WORK REQUIRED:
The expected answer is the full listing, repeated exactly and free of images.

DATA:
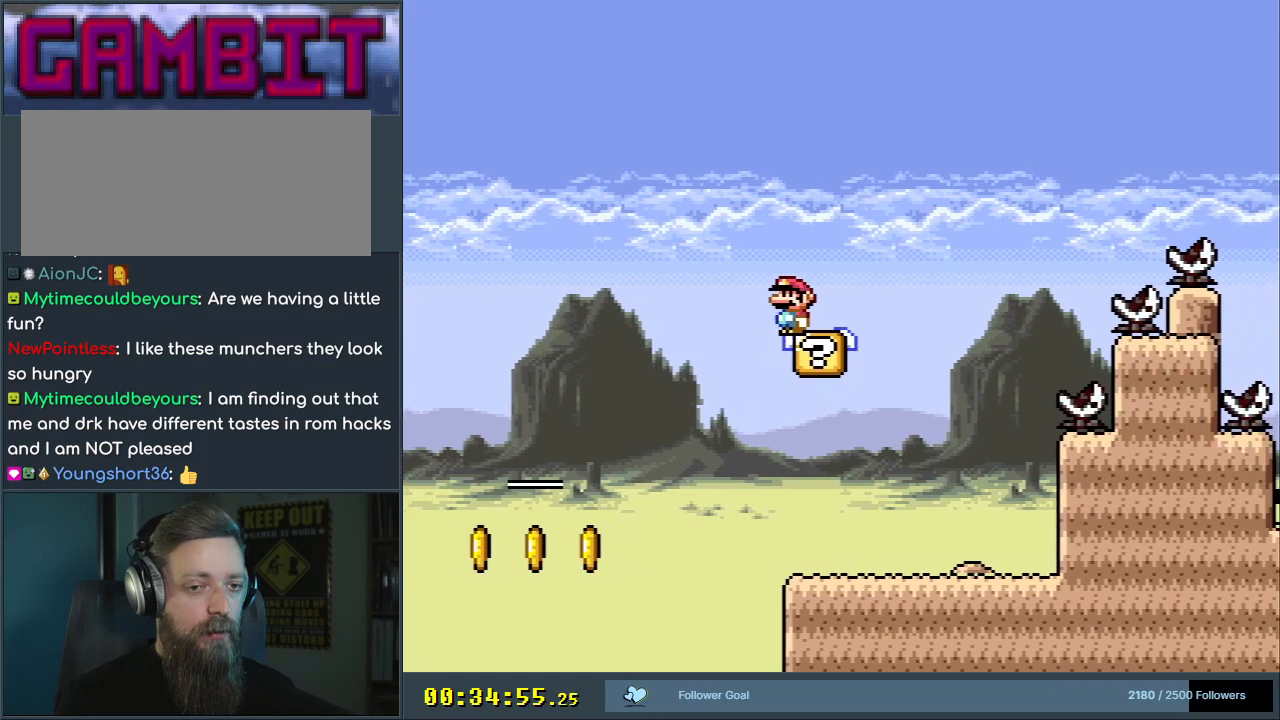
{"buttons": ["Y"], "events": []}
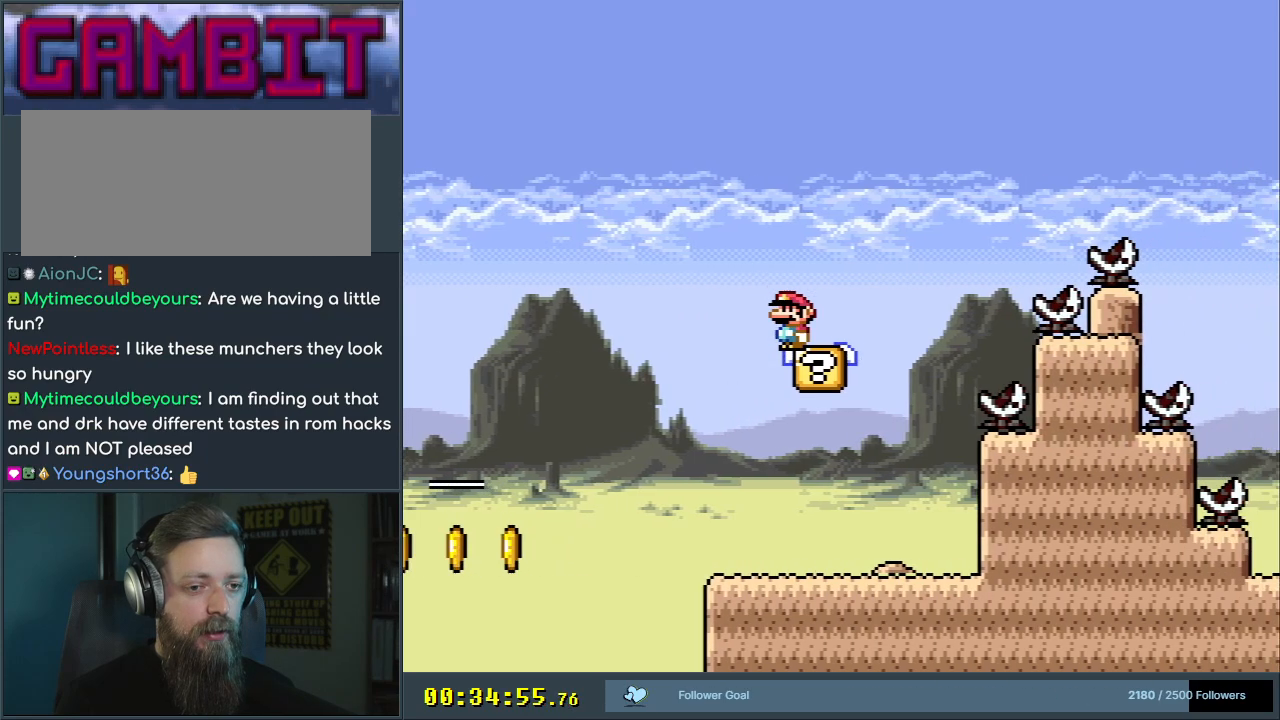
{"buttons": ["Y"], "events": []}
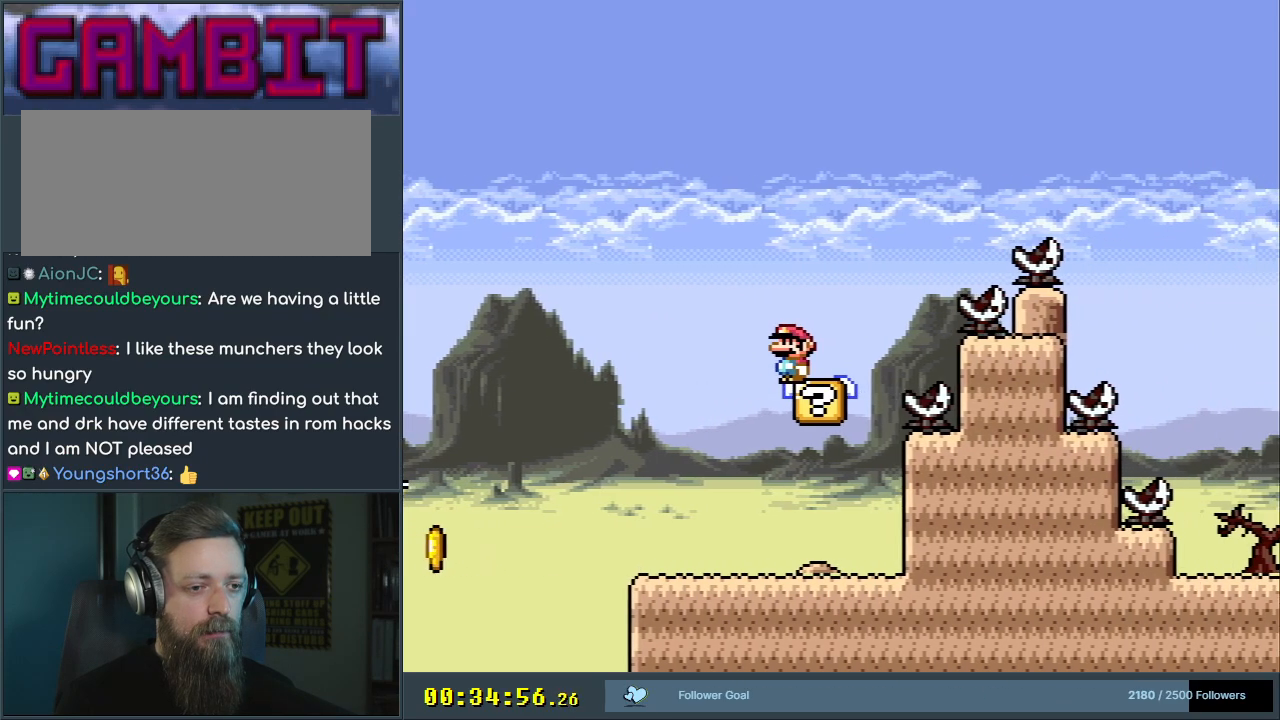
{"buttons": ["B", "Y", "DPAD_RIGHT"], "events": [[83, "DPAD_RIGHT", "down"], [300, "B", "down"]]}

ANSWER FOR THE TASK:
{"buttons": ["Y"], "events": []}
{"buttons": ["Y"], "events": []}
{"buttons": ["B", "Y", "DPAD_RIGHT"], "events": [[83, "DPAD_RIGHT", "down"], [300, "B", "down"]]}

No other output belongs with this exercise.